## AVAILABLE RECORDS
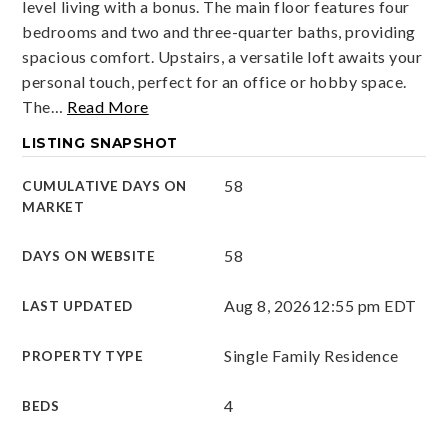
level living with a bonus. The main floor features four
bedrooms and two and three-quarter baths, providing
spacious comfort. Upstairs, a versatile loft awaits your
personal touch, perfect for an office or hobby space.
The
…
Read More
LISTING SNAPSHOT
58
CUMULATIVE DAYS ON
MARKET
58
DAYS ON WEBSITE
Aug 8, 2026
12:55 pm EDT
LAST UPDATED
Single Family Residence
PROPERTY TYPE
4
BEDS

* * *

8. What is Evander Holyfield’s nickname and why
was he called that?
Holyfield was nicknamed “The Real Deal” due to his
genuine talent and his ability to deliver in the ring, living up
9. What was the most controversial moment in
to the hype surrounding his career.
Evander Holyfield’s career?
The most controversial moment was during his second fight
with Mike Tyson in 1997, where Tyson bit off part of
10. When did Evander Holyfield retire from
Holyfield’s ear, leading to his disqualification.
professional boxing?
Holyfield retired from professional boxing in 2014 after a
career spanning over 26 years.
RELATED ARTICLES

## TASK ITEM
If a line in the data above holds the string "boxing", copy it.

## ANSWER TO THIS PROBLEM
professional boxing?
Holyfield retired from professional boxing in 2014 after a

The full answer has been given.